Historically, China took the opposite approach: The state wielded the power to reject certain technologies. For example, the development of railroads was drastically slowed by China’s emperor because he feared their spread would undo the agrarian society and threaten his rule, Haber says.
That lesson, he says, should not be lost on today’s leaders. “If there is a threat to prosperity, it comes from people who believe they are doing good by using the power of the state to decide which innovations are just and which are unjust.”
How Are Productivity and Inequality Linked?
There are two ways to achieve economic growth: Add population or make people more productive, says Edward Lazear, a professor of economics at Stanford GSB. Economic growth in the 20th century was tremendous. The standard of living doubled every 33 years, but that made a challenging target for the 21st century. Slower population growth and aging of the current population imply that we will need productivity increases to do more of the work in the future.
Productivity feeds into wage growth, but as productivity has slowed in recent years, so have wages, Lazear says. In the late 1990s, productivity grew by about 3% a year; now it’s only about one-third of that. So it’s no surprise that wages have also been flat. But the pain of flat wages is not shared equally throughout the population.
The productivity — and wages — of highly educated workers has soared over the last 30 years. But the opposite is true for less educated segments of the population.
Making matters worse, the industries that have grown are the ones that employ highly educated workers, while the industries that have shrunk are the ones employing people with less education.

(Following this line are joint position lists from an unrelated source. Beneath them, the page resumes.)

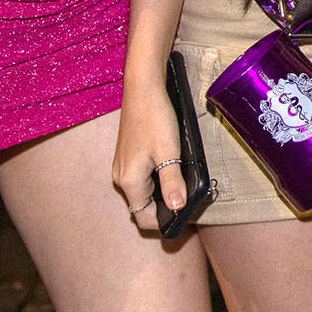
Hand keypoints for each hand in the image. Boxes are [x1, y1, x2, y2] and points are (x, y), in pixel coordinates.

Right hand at [111, 83, 184, 235]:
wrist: (143, 89)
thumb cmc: (155, 118)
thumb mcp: (169, 153)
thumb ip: (172, 183)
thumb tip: (177, 209)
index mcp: (129, 182)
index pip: (144, 219)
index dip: (165, 222)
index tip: (186, 216)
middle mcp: (121, 178)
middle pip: (143, 207)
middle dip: (166, 207)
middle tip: (190, 197)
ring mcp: (123, 167)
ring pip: (144, 192)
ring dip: (162, 192)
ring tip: (183, 181)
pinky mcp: (128, 157)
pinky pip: (142, 178)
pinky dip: (157, 178)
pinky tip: (172, 166)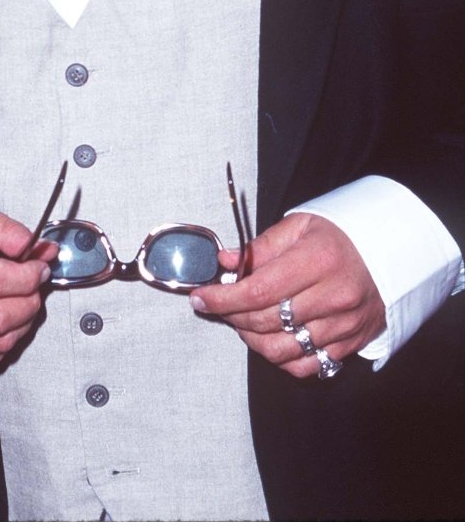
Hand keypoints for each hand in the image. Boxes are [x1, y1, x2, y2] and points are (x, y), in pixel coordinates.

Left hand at [190, 212, 385, 377]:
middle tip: (218, 305)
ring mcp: (345, 325)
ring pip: (282, 350)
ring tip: (243, 322)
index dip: (222, 299)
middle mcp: (334, 297)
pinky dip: (281, 358)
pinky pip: (308, 366)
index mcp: (318, 262)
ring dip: (251, 339)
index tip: (200, 298)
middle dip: (231, 316)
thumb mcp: (299, 227)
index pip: (258, 291)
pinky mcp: (352, 343)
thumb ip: (259, 247)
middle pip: (266, 322)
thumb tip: (223, 262)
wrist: (392, 252)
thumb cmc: (340, 236)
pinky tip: (271, 338)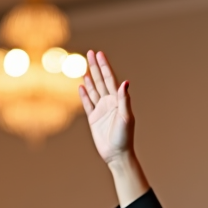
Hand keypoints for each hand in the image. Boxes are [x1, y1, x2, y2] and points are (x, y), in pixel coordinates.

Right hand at [79, 50, 133, 164]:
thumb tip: (125, 82)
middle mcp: (109, 103)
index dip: (104, 66)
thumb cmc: (124, 137)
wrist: (117, 154)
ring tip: (85, 67)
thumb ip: (124, 99)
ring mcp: (101, 110)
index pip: (110, 79)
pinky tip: (82, 86)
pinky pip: (88, 104)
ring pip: (94, 90)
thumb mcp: (126, 117)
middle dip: (95, 67)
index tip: (100, 54)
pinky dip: (84, 94)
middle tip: (90, 53)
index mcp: (118, 100)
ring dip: (90, 78)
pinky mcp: (93, 119)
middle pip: (101, 81)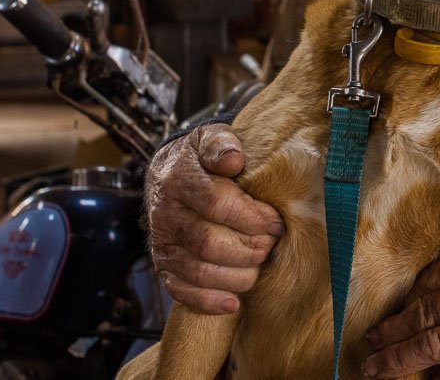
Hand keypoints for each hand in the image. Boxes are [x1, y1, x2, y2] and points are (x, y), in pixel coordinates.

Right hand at [144, 124, 284, 313]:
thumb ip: (222, 144)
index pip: (216, 204)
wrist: (169, 173)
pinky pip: (182, 292)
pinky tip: (233, 301)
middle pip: (209, 244)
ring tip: (259, 264)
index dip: (252, 217)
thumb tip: (234, 160)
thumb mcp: (210, 138)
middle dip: (249, 249)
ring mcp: (163, 243)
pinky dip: (209, 301)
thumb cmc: (201, 158)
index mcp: (179, 180)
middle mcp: (166, 215)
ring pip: (199, 272)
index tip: (276, 221)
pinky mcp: (164, 266)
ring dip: (237, 275)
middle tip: (271, 244)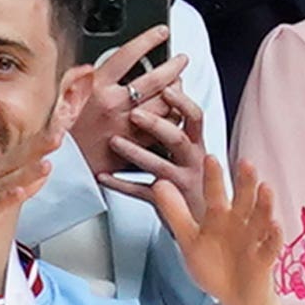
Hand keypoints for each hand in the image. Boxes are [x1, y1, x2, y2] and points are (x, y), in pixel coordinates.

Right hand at [0, 127, 58, 287]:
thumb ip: (10, 185)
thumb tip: (37, 173)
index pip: (18, 156)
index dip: (39, 142)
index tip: (59, 127)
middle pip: (15, 161)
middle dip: (38, 147)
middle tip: (58, 132)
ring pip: (7, 182)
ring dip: (27, 172)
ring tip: (46, 162)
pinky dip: (5, 198)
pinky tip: (19, 192)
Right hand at [71, 21, 173, 173]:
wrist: (64, 170)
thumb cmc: (61, 133)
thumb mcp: (61, 98)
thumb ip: (76, 78)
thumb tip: (90, 64)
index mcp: (96, 88)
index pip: (128, 55)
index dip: (148, 40)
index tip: (161, 32)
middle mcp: (115, 105)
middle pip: (155, 79)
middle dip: (174, 66)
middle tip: (181, 60)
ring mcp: (127, 126)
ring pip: (164, 104)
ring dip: (177, 92)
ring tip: (180, 84)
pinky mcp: (135, 145)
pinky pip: (162, 130)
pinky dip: (172, 118)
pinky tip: (175, 111)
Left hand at [97, 67, 209, 222]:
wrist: (201, 220)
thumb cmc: (190, 179)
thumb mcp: (190, 151)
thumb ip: (180, 123)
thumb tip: (172, 83)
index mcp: (197, 145)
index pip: (195, 117)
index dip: (182, 102)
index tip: (168, 86)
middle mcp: (192, 162)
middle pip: (178, 139)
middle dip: (156, 125)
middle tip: (134, 113)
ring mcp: (179, 183)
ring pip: (158, 166)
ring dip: (135, 152)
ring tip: (114, 141)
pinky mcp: (166, 203)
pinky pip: (140, 192)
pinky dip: (120, 184)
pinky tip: (103, 176)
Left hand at [149, 157, 280, 304]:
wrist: (236, 298)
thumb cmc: (215, 267)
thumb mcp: (190, 240)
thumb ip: (175, 213)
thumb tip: (159, 184)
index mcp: (219, 218)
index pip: (215, 194)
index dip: (213, 177)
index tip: (210, 158)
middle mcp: (239, 224)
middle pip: (243, 200)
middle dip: (244, 183)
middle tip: (244, 163)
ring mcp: (253, 240)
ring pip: (260, 218)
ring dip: (263, 204)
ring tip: (264, 188)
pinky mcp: (264, 260)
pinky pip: (270, 246)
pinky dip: (273, 236)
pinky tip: (274, 225)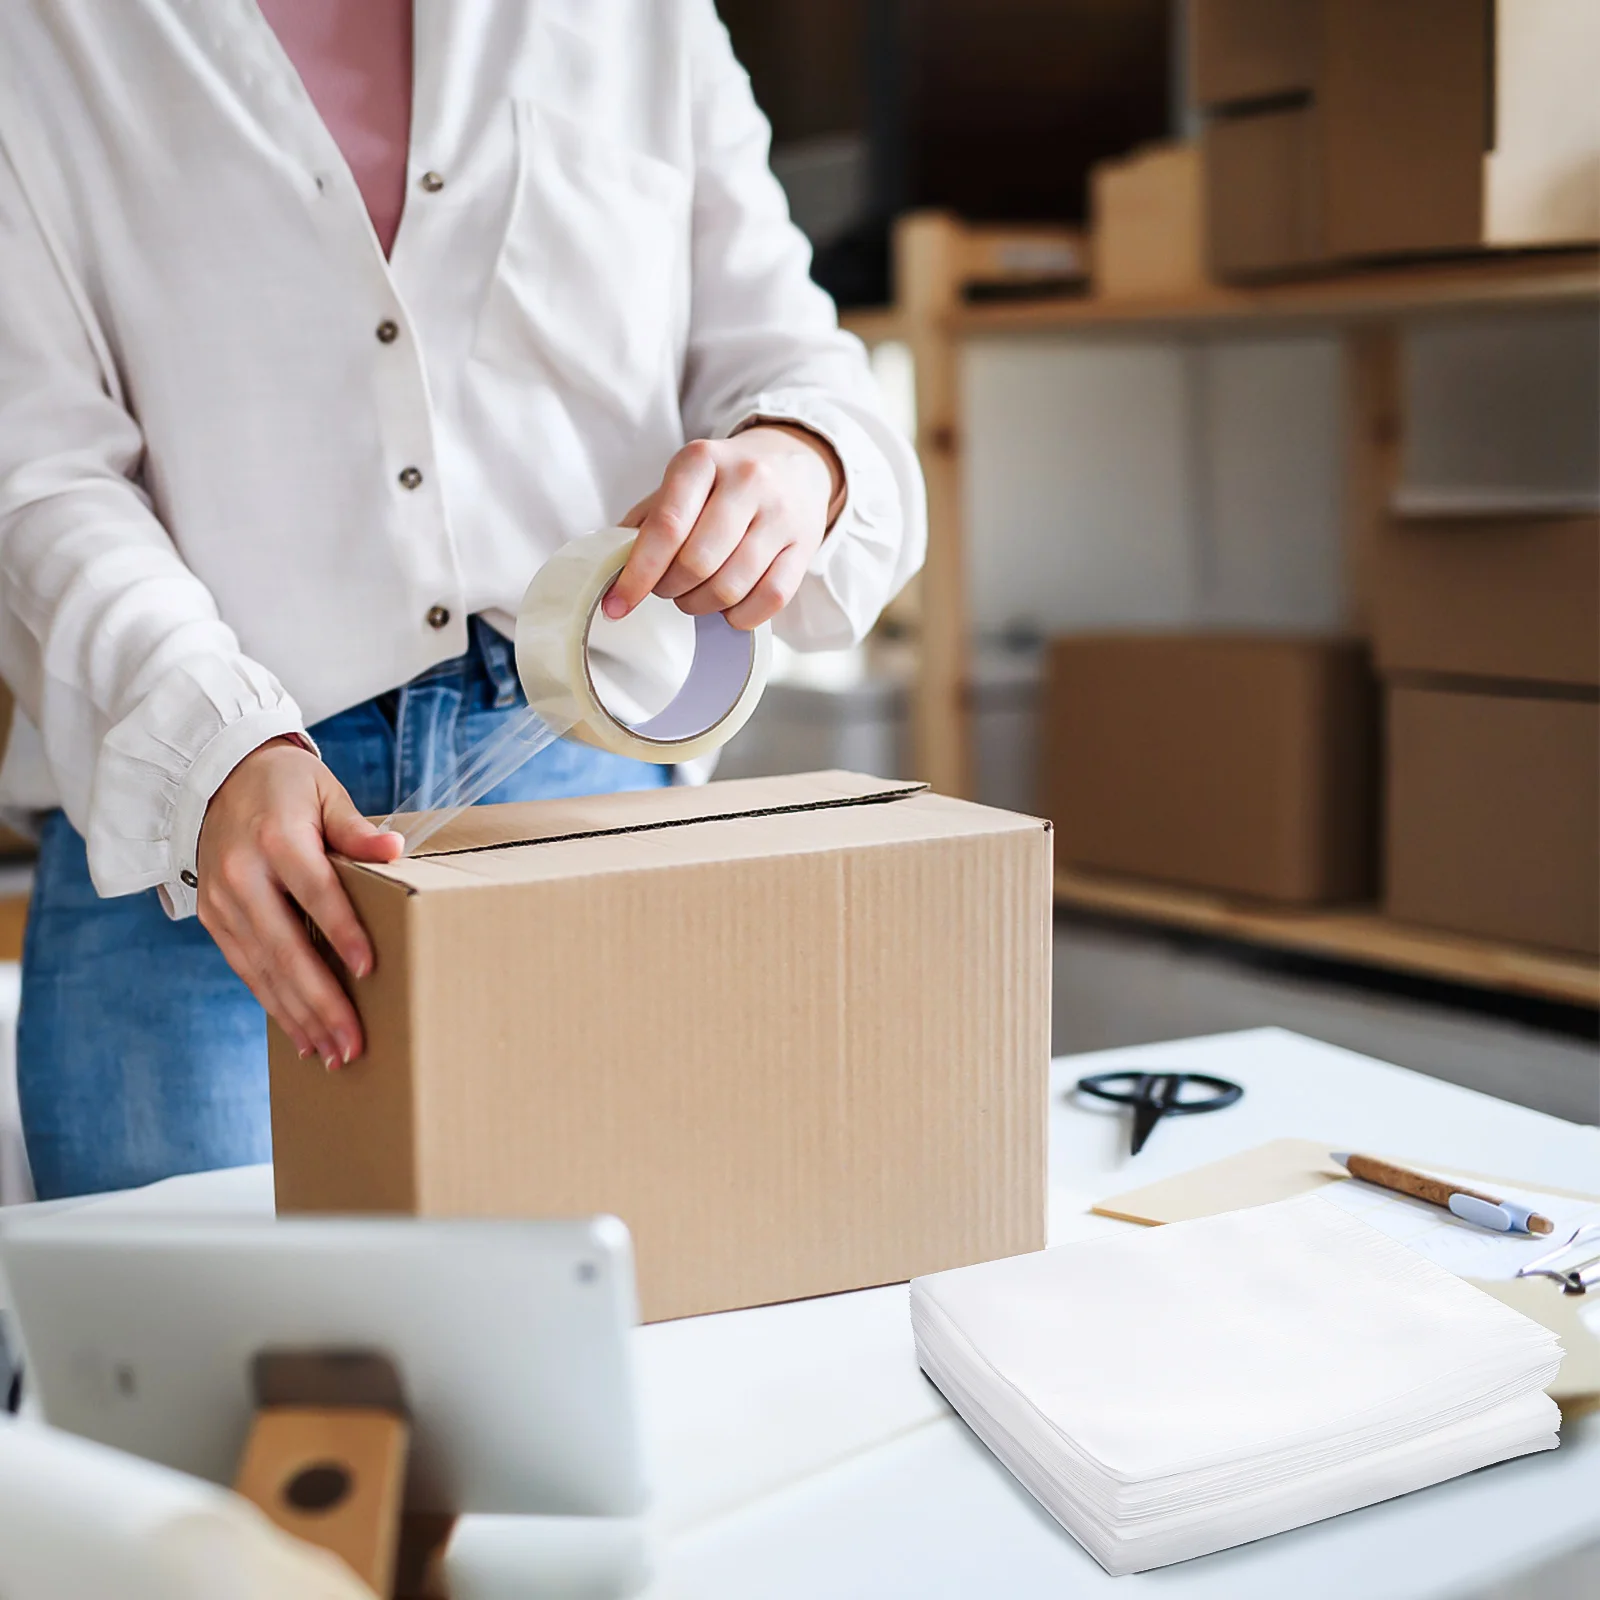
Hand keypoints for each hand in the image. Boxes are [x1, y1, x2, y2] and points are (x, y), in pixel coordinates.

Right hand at [196, 738, 403, 1068]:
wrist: (214, 778)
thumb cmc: (285, 787)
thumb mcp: (325, 792)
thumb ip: (357, 828)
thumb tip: (395, 848)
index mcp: (276, 838)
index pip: (315, 891)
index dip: (342, 930)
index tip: (369, 969)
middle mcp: (242, 875)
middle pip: (285, 946)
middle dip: (320, 1000)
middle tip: (352, 1043)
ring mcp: (222, 902)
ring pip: (263, 969)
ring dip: (299, 1017)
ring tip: (333, 1054)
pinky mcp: (214, 920)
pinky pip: (247, 970)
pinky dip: (275, 1005)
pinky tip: (301, 1036)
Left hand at [604, 423, 842, 628]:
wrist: (794, 463)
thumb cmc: (724, 483)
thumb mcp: (682, 482)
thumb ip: (646, 520)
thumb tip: (612, 569)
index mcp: (702, 460)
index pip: (666, 526)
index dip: (637, 574)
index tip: (616, 606)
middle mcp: (746, 480)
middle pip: (697, 562)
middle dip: (671, 589)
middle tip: (666, 588)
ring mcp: (780, 514)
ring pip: (731, 586)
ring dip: (701, 605)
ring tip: (695, 596)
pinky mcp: (805, 545)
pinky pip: (770, 600)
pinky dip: (740, 617)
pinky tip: (728, 608)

However, artificial intelligence and other technologies are not to blame and will not put everyone out of work, Lazear says. As measured by participation in the labor force, jobs as a whole don’t disappear when new technologies change the nature of work. There was never a transformation as radical as the Industrial Revolution, he notes, yet the labor force grew.
“The concern is not that people won’t be working. The concern is that they will work in crummy jobs,” Lazear says. To alleviate the problem, it will be necessary to rethink education and job training. The key, Lazear says, is this: “Lower the skills gap.”